Druck gibt es dennoch. Sehr subtilen Druck allerdings. Berichtet ein Journalist wiederholt kritisch über einen Politiker, dann kann es passieren, dass er auf der nächsten Auslandsreise nicht mehr mitgenommen wird. Sprecher versorgen einzelne Journalisten, die ihnen wichtig erscheinen, auch mit Exklusivinformationen: Papiere, Referentenentwürfe für neue Gesetze, Zitate und Interviews. Das kann auch ein Belohnungs- und Bestrafungssystem sein: Belohnung für wohlgesonnene Journalisten. Bestrafung für Journalisten, die solche Informationen plötzlich nicht mehr bekommen.

Sprecher organisieren Hintergrundgesprächsrunden mit ihren Chefs, wenn diese eine gewisse Bedeutung erlangt haben. In den Runden wird meist vermeintlich offen "unter drei" gesprochen. Was bedeutet, dass nichts nach außen dringen darf. Allerdings lassen sich die Runden, in denen sich tatsächlich etwas Erwähnenswertes abspielt, an wenigen Fingern abzählen.

Die Frage, ob jemand in oder out ist, wird von manchen Journalisten dennoch eher über- als unterschätzt. Deshalb ist auch das ein Druckmittel für Sprecher. Wer schlecht über eine Partei schreibt, wird zu den Runden nicht mehr oder gar nicht erst eingeladen.

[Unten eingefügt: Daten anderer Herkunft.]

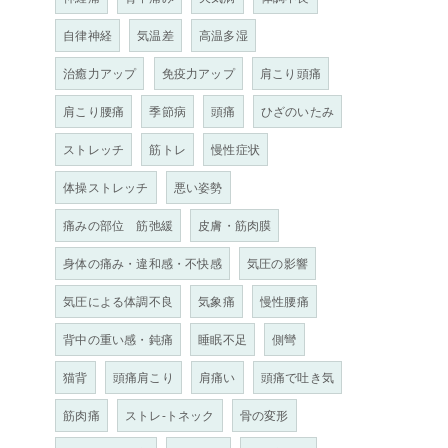
自律神経
気温差
高温多湿
治癒力アップ
免疫力アップ
肩こり頭痛
肩こり腰痛
季節病
頭痛
ひざのいたみ
ストレッチ
筋トレ
慢性症状
体操ストレッチ
悪い姿勢
痛みの部位 筋弛緩
皮膚・筋肉膜
身体の痛み・違和感・不快感
気圧の影響
気圧による体調不良
気象痛
慢性腰痛
背中の重い感・鈍痛
睡眠不足
側彎
猫背
頭痛肩こり
肩痛い
頭痛で吐き気
筋肉痛
ストレ-トネック
骨の変形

Es hängt dann oft vom Medium ab, wie lange so ein Bann vorhält. Auf die auflagen- und quotenstarken Meinungsführer kann so schnell kein Sprecher dauerhaft verzichten. Wer für vermeintlich eher kleine Medien arbeitet, dem kann es passieren, dass ein Bann nie aufgehoben wird.

Strepp hätte es wissen müssen

Für politische Journalisten bedeutet das vor allem eines: sich nicht kirre machen lassen. In der Politik lassen sich leichter als etwa in der Wirtschaftsberichterstattung Informationen auch über Umwege beschaffen. Oft sind Sprecher auch nicht erste, sondern letzte Ansprechstation während der Recherchen. Informanten können Abgeordnete sein, deren Sprecher, Ministerialbeamte, Verbandsvertreter. Im besten Fall braut sich eine Geschichte um einen Sprecher zusammen, ohne dass der etwas merkt.

Wie so häufig hängt alles vom persönlichen Kontakt ab, vom Vertrauen. Die Herausforderung ist, dabei immer die nötige Distanz zu wahren. Wer heute gut mit einem Sprecher auskommt, muss dennoch morgen in der Lage sein, ihm den Sumpf in dessen eigenem Haus vorzuhalten und darüber zu berichten.

Strepp ist auch so ein Fall. Er war allseits angesehen und geachtet. Aber er hat die Grenzen des Zulässigen überschritten, unredlich gehandelt. Dafür musste er gehen. Er hätte es wissen müssen.